Trades NL is, however, supportive of government’s decision to invest $41.5 into the WWRP project, acknowledging that it does support many individuals on the project management side (engineering, procurement) as well as workers at Marystown. With this work proceeding, it is a sign of hope that we may see a full resumption of the project in 2022. We recognize the industry is in a very challenging time, and want to support, in any way we can, the resumption of a vibrant oil industry for our province.
However, our members working at Argentia have been out of work since the onset of Covid-19 in March, nearly 9 months ago, and now face a possibility of no new work until 2022. Skilled Trade workers will not sit around for two years without a job – so this announcement is very disappointing for our membership, and will have a detrimental impact on our retention of trades workers in the province. Trades NL members expected that any funding made available from the Oil and Gas Industry Recovery Assistance Fund to developers would have put displaced workers back to work and a commitment that full construction would continue.

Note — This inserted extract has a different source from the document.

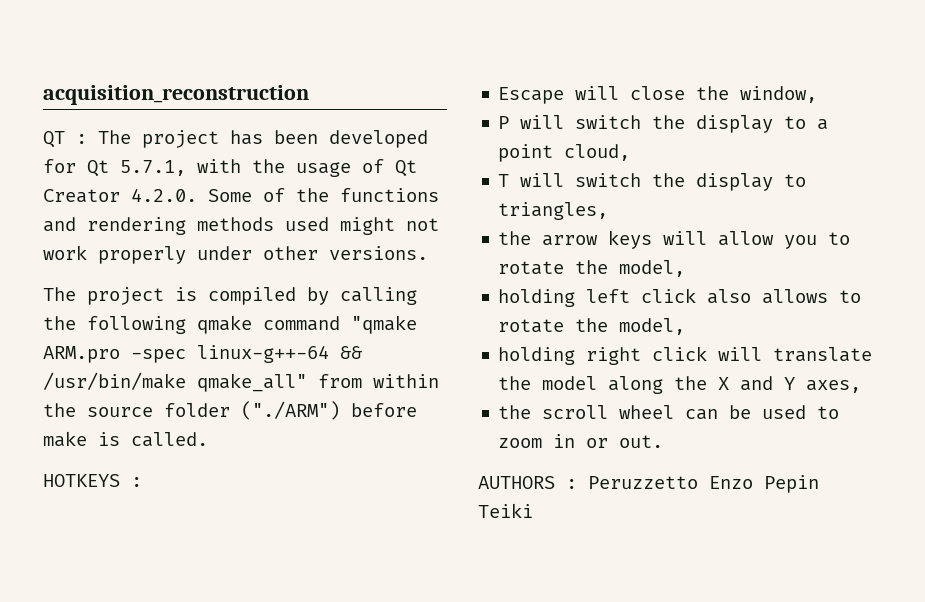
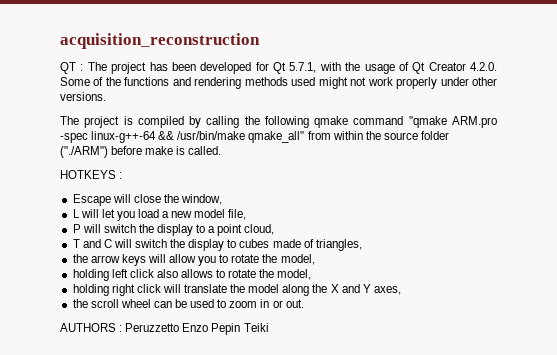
(818, 94) none -> [72,209,247,221] // L will let you load a new model file,
[520,173,807,191] will switch the display to -> [82,239,314,251] and C will switch the display to cubes made of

Trades NL will continue advocating to the WWRP developers – SNC-Lavalin, Dragados and Pennecon (SDP) to determine if some scopes of work can proceed which can put tradespeople people back to work in 2021. Furthermore, will continue to be engaged with industry stakeholders and government advocating for the maximum number of construction jobs be created from our resources and any public investments.
Trades NL is an umbrella labour organization which promotes and coordinates the interests of 16 building and construction trades unions, representing more than 18,000 skilled trades workers in the province of Newfoundland and Labrador. For 70 years, our craft continues to construct, fabricate and maintain some of the world’s most complex facilities.